**YOUR ASSIGNMENT:** Below are the records; retype them exactly and omit each picture.

[Stored data entries]
◇ ◇ ◇ ◇ ◇

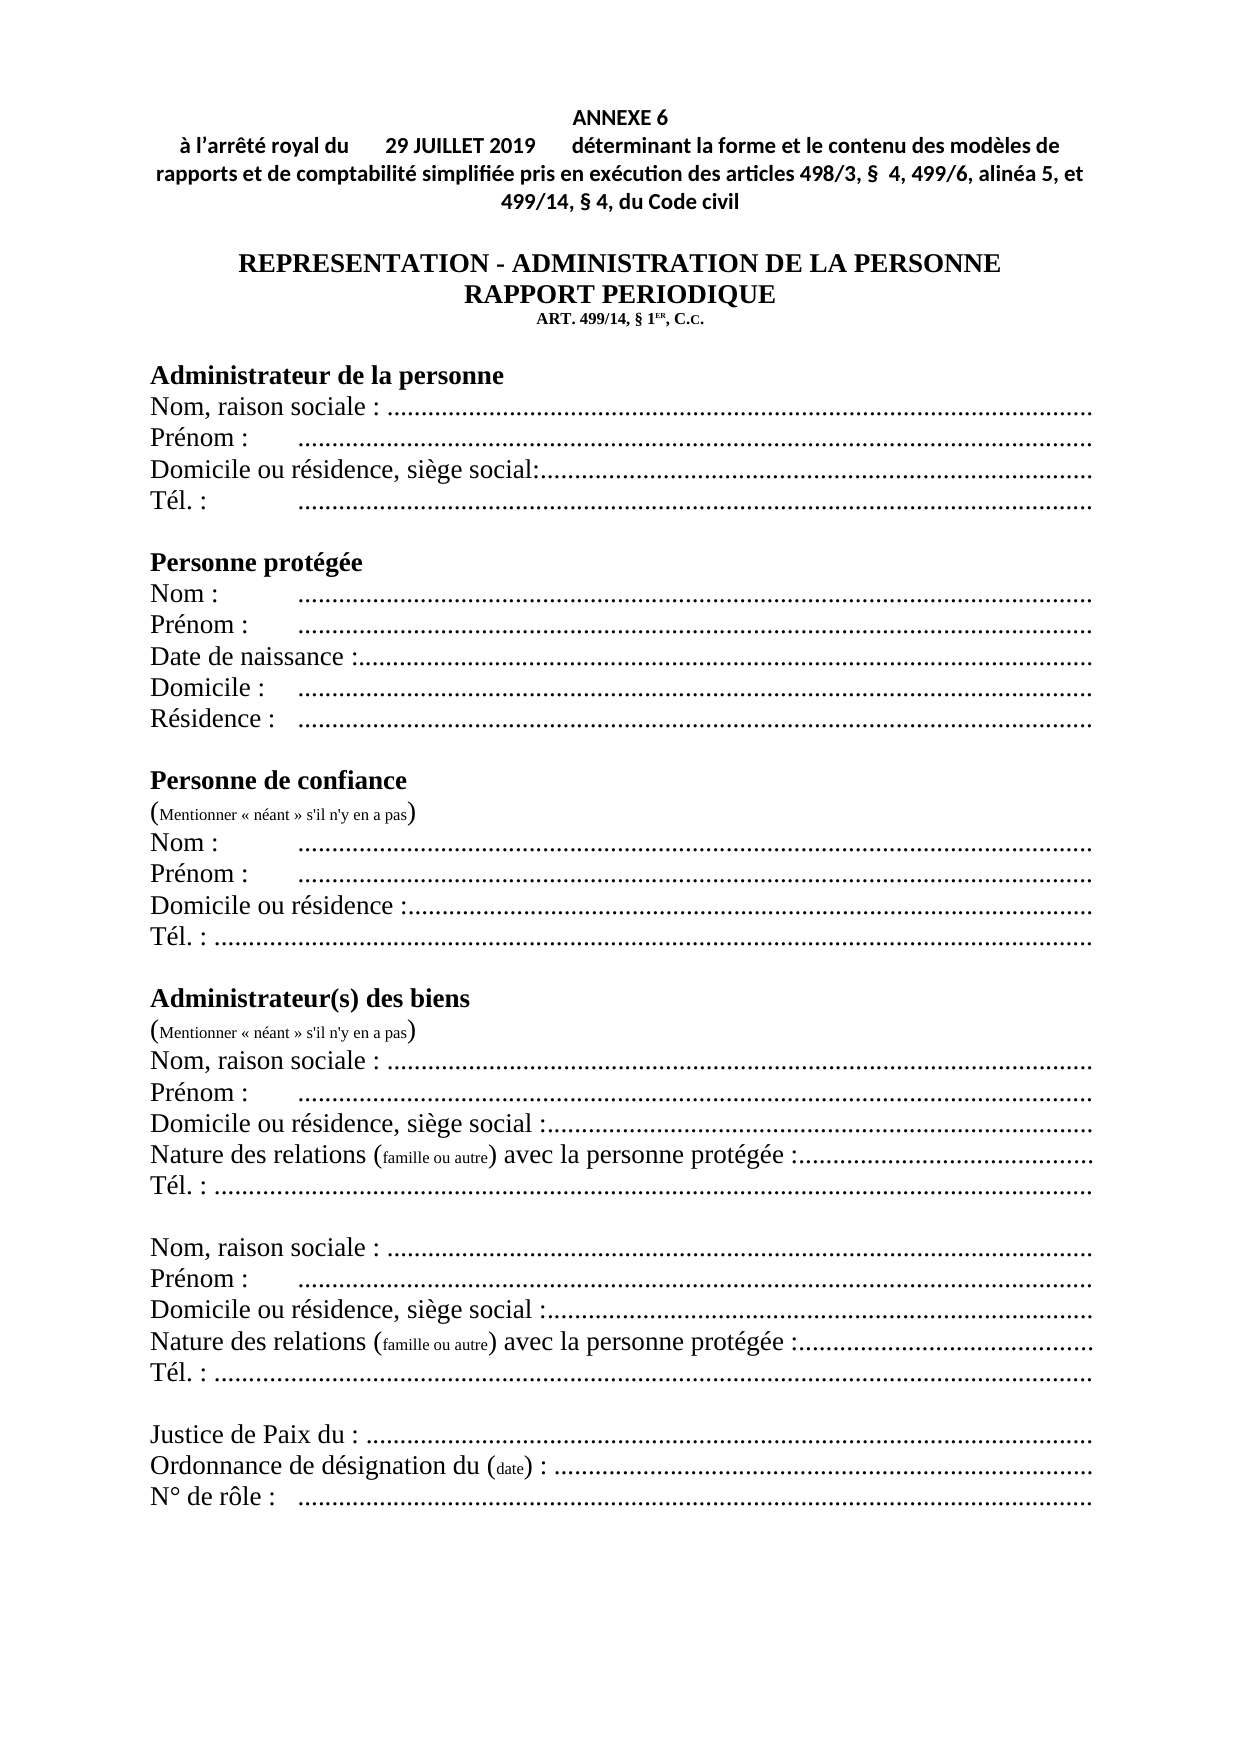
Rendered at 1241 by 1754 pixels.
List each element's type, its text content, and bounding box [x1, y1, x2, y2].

text Justice de Paix du : [150, 1418, 1090, 1449]
text Prénom : [150, 858, 1090, 889]
text (Mentionner « néant » s'il n'y en a pas) [150, 1013, 1090, 1044]
text Personne protégée [150, 546, 1090, 577]
text Prénom : [150, 1262, 1090, 1294]
text Domicile ou résidence : [150, 889, 1090, 920]
text Nature des relations (famille ou autre) avec la personne protégée : [150, 1325, 1090, 1356]
text Administrateur de la personne [150, 359, 1090, 390]
text ART. 499/14, § 1er, C.c. [150, 309, 1090, 328]
text Tél. : [150, 1356, 1090, 1387]
text Prénom : [150, 1076, 1090, 1107]
text N° de rôle : [150, 1481, 1090, 1512]
text Résidence : [150, 702, 1090, 733]
text Domicile ou résidence, siège social: [150, 453, 1090, 484]
text Nom : [150, 577, 1090, 608]
text REPRESENTATION - ADMINISTRATION DE LA PERSONNE [150, 247, 1090, 278]
text Domicile : [150, 671, 1090, 702]
text Prénom : [150, 422, 1090, 453]
text Nature des relations (famille ou autre) avec la personne protégée : [150, 1138, 1090, 1169]
text ANNEXE 6 [150, 103, 1090, 131]
text Nom, raison sociale : [150, 1231, 1090, 1262]
text à l’arrêté royal du 29 JUILLET 2019 déterminant la forme et le contenu des modèles de rapports et de comptabilité simplifiée pris en exécution des articles 498/3, § 4, 499/6, alinéa 5, et 499/14, § 4, du Code civil [150, 131, 1090, 216]
text Tél. : [150, 920, 1090, 951]
text Ordonnance de désignation du (date) : [150, 1449, 1090, 1481]
text Prénom : [150, 608, 1090, 639]
text Tél. : [150, 484, 1090, 515]
text Tél. : [150, 1169, 1090, 1200]
text Administrateur(s) des biens [150, 982, 1090, 1013]
text RAPPORT PERIODIQUE [150, 278, 1090, 309]
text Nom, raison sociale : [150, 1044, 1090, 1076]
text (Mentionner « néant » s'il n'y en a pas) [150, 795, 1090, 826]
text Domicile ou résidence, siège social : [150, 1294, 1090, 1325]
text Nom : [150, 826, 1090, 858]
text Domicile ou résidence, siège social : [150, 1107, 1090, 1138]
text Nom, raison sociale : [150, 390, 1090, 422]
text Date de naissance : [150, 639, 1090, 671]
text Personne de confiance [150, 764, 1090, 795]
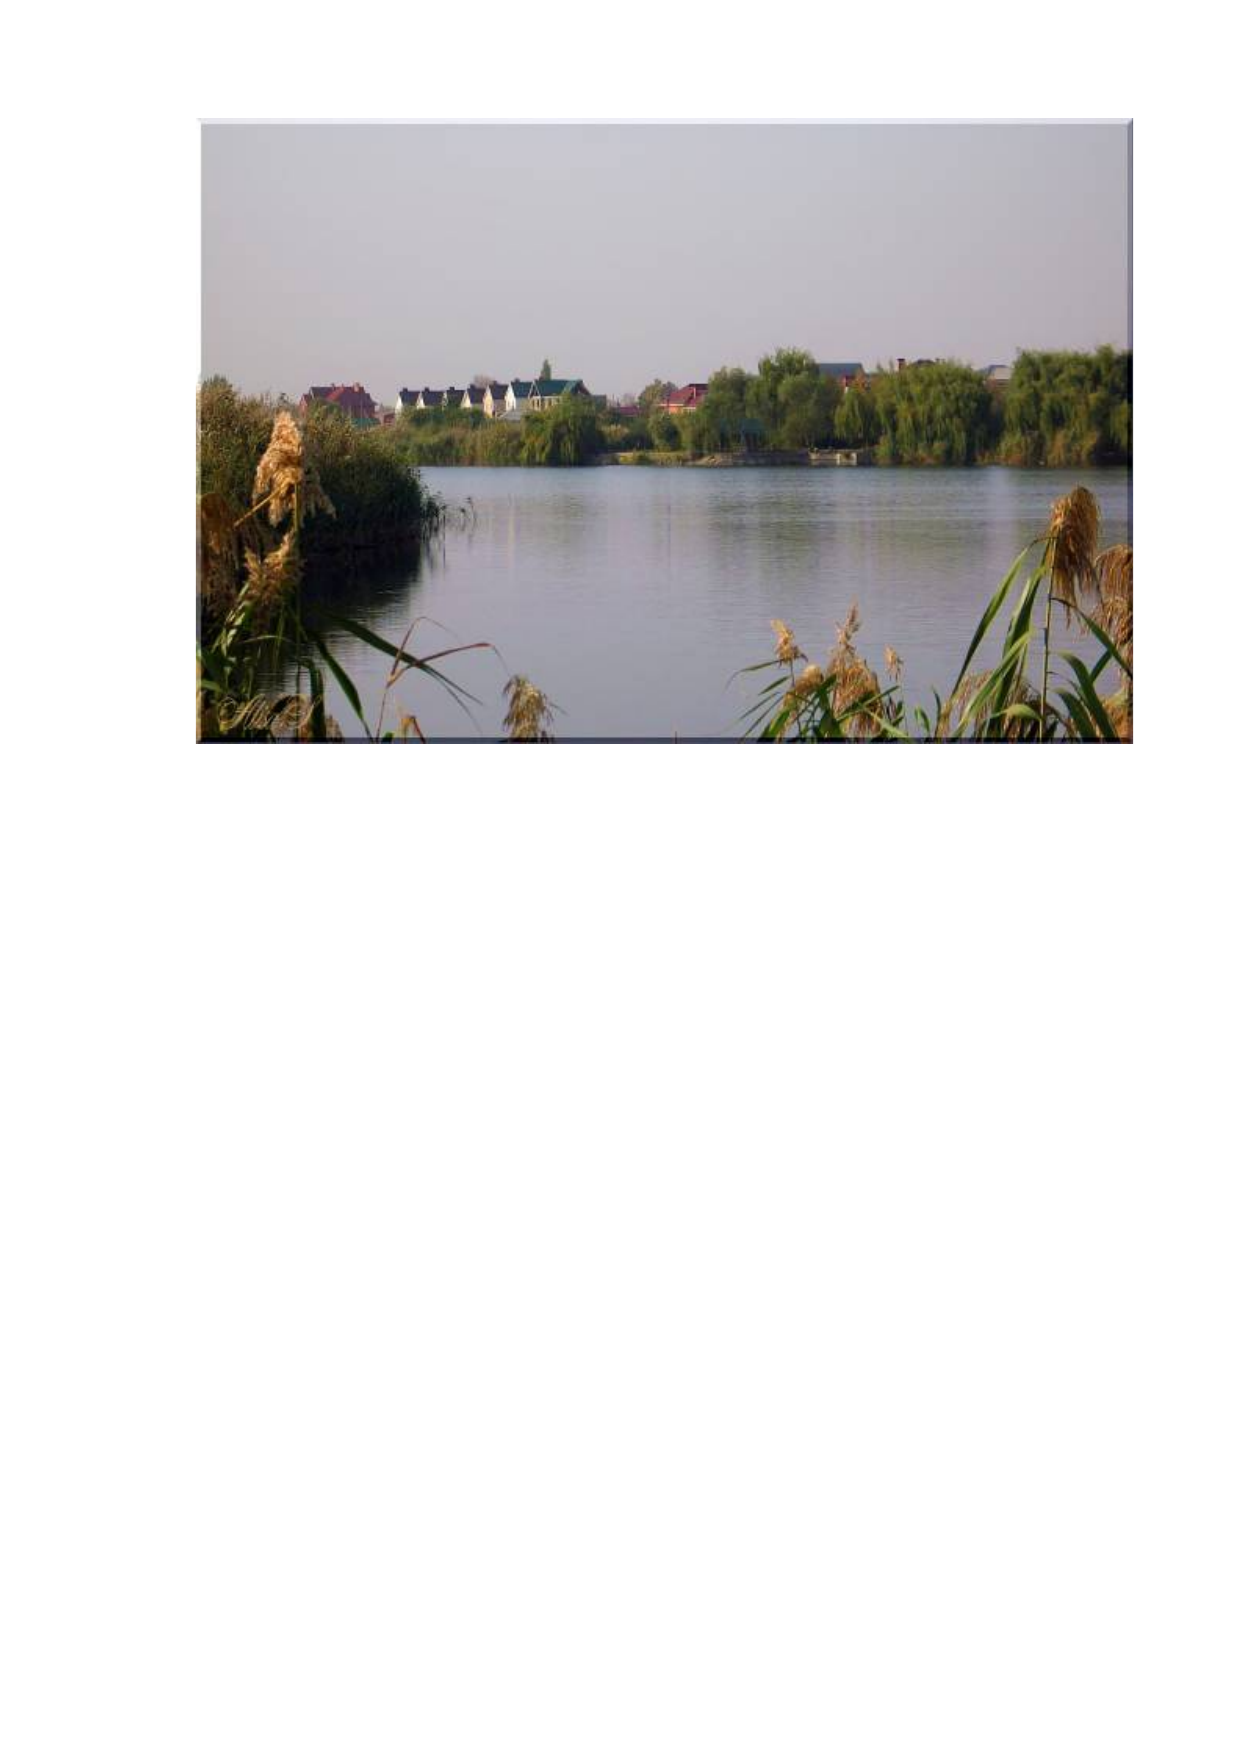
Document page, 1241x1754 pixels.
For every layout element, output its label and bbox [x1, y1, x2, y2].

picture [195, 118, 1134, 744]
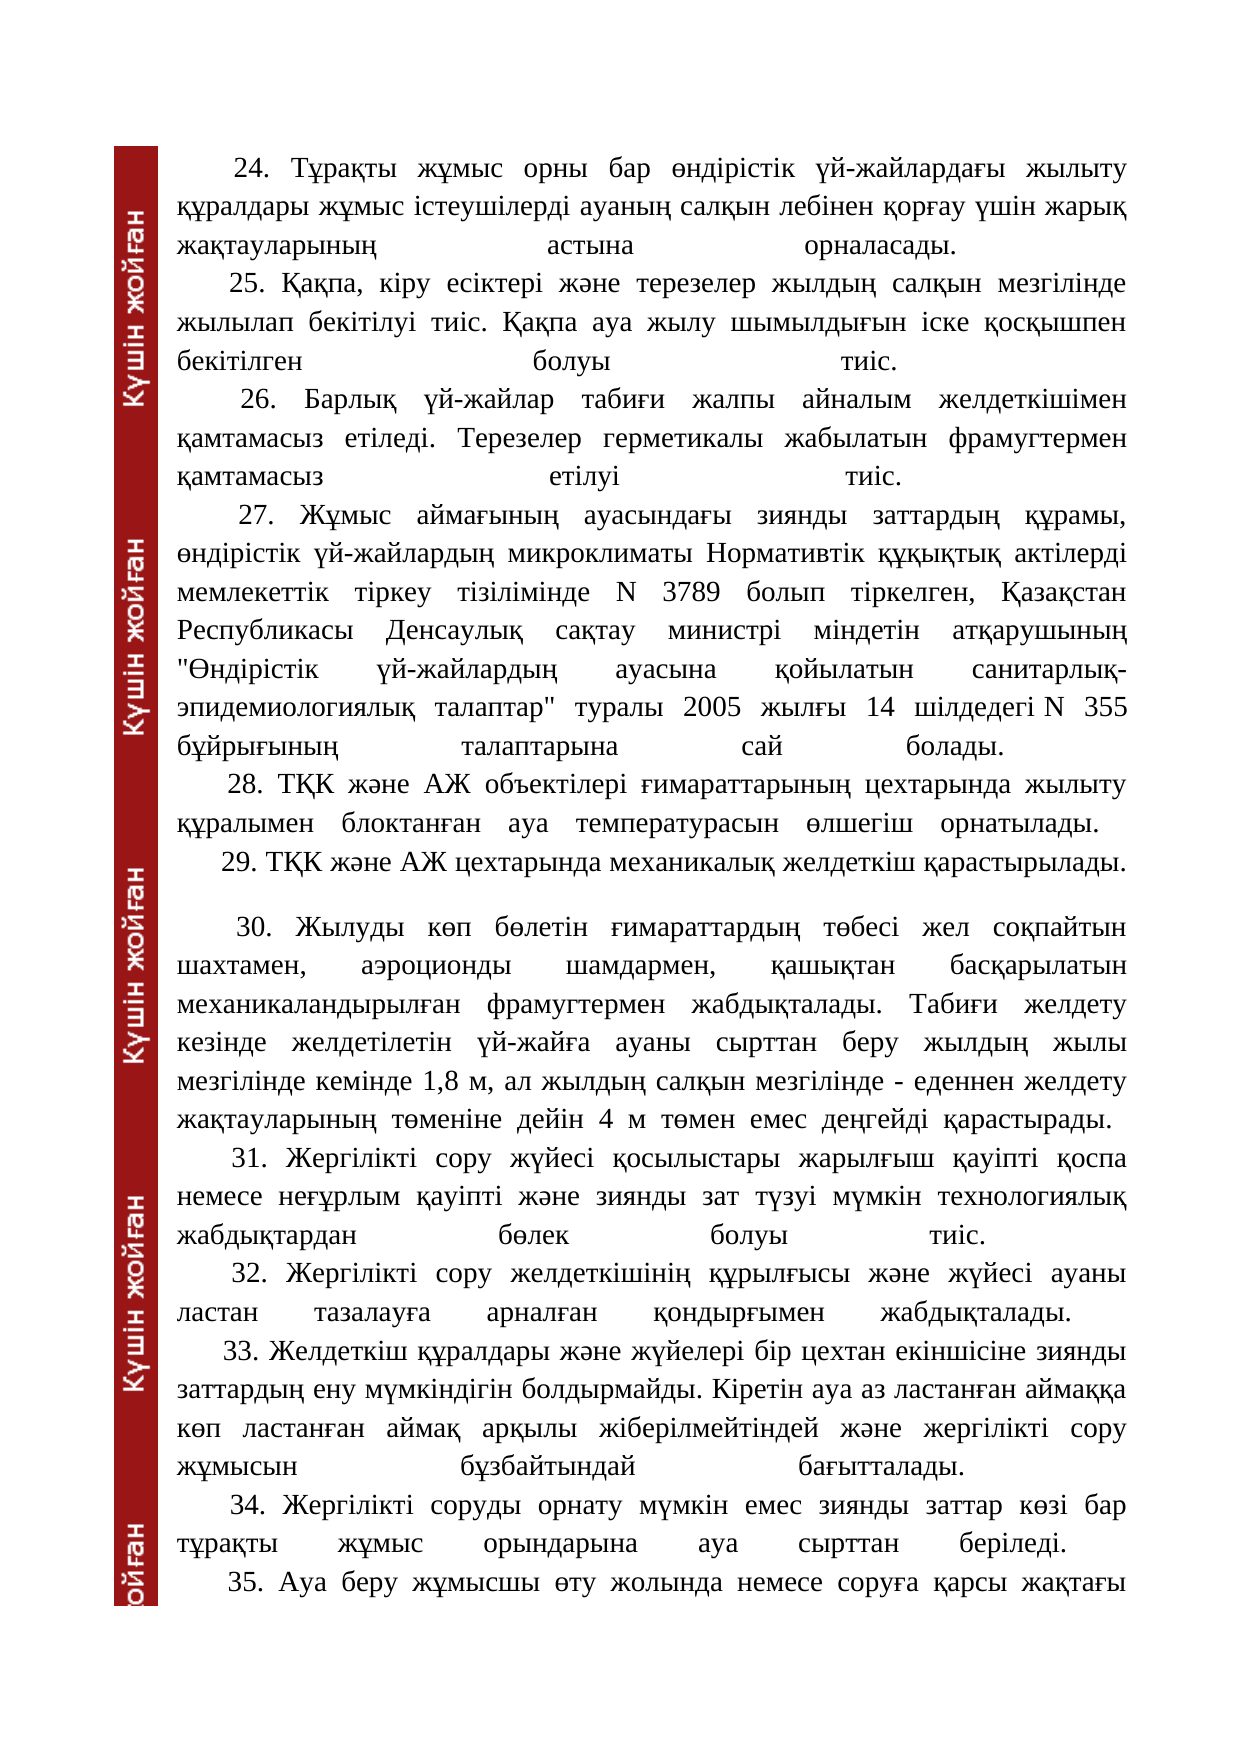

◇ ◇ ◇ ◇ ◇

**YOUR RESPONSE:**
Rendered at 1241 by 1754 pixels.
List each element's type, its text content, and bounding box [x1, y1, x2, y2].

text Justice de Paix du : [150, 1418, 1090, 1449]
text Prénom : [150, 858, 1090, 889]
text (Mentionner « néant » s'il n'y en a pas) [150, 1013, 1090, 1044]
text Personne protégée [150, 546, 1090, 577]
text Prénom : [150, 1262, 1090, 1294]
text Domicile ou résidence : [150, 889, 1090, 920]
text Nature des relations (famille ou autre) avec la personne protégée : [150, 1325, 1090, 1356]
text Administrateur de la personne [150, 359, 1090, 390]
text ART. 499/14, § 1er, C.c. [150, 309, 1090, 328]
text Tél. : [150, 1356, 1090, 1387]
text Prénom : [150, 1076, 1090, 1107]
text N° de rôle : [150, 1481, 1090, 1512]
text Résidence : [150, 702, 1090, 733]
text Domicile ou résidence, siège social: [150, 453, 1090, 484]
text Nom : [150, 577, 1090, 608]
text REPRESENTATION - ADMINISTRATION DE LA PERSONNE [150, 247, 1090, 278]
text Domicile : [150, 671, 1090, 702]
text Prénom : [150, 422, 1090, 453]
text Nature des relations (famille ou autre) avec la personne protégée : [150, 1138, 1090, 1169]
text ANNEXE 6 [150, 103, 1090, 131]
text Nom, raison sociale : [150, 1231, 1090, 1262]
text à l’arrêté royal du 29 JUILLET 2019 déterminant la forme et le contenu des modèles de rapports et de comptabilité simplifiée pris en exécution des articles 498/3, § 4, 499/6, alinéa 5, et 499/14, § 4, du Code civil [150, 131, 1090, 216]
text Tél. : [150, 920, 1090, 951]
text Ordonnance de désignation du (date) : [150, 1449, 1090, 1481]
text Prénom : [150, 608, 1090, 639]
text Tél. : [150, 484, 1090, 515]
text Tél. : [150, 1169, 1090, 1200]
text Administrateur(s) des biens [150, 982, 1090, 1013]
text RAPPORT PERIODIQUE [150, 278, 1090, 309]
text Nom, raison sociale : [150, 1044, 1090, 1076]
text (Mentionner « néant » s'il n'y en a pas) [150, 795, 1090, 826]
text Domicile ou résidence, siège social : [150, 1294, 1090, 1325]
text Nom : [150, 826, 1090, 858]
text Domicile ou résidence, siège social : [150, 1107, 1090, 1138]
text Nom, raison sociale : [150, 390, 1090, 422]
text Date de naissance : [150, 639, 1090, 671]
text Personne de confiance [150, 764, 1090, 795]
Document page, 1241x1754 pixels.
For every layout element, output its label and bbox [x1, y1, x2, y2].

picture [195, 118, 1134, 744]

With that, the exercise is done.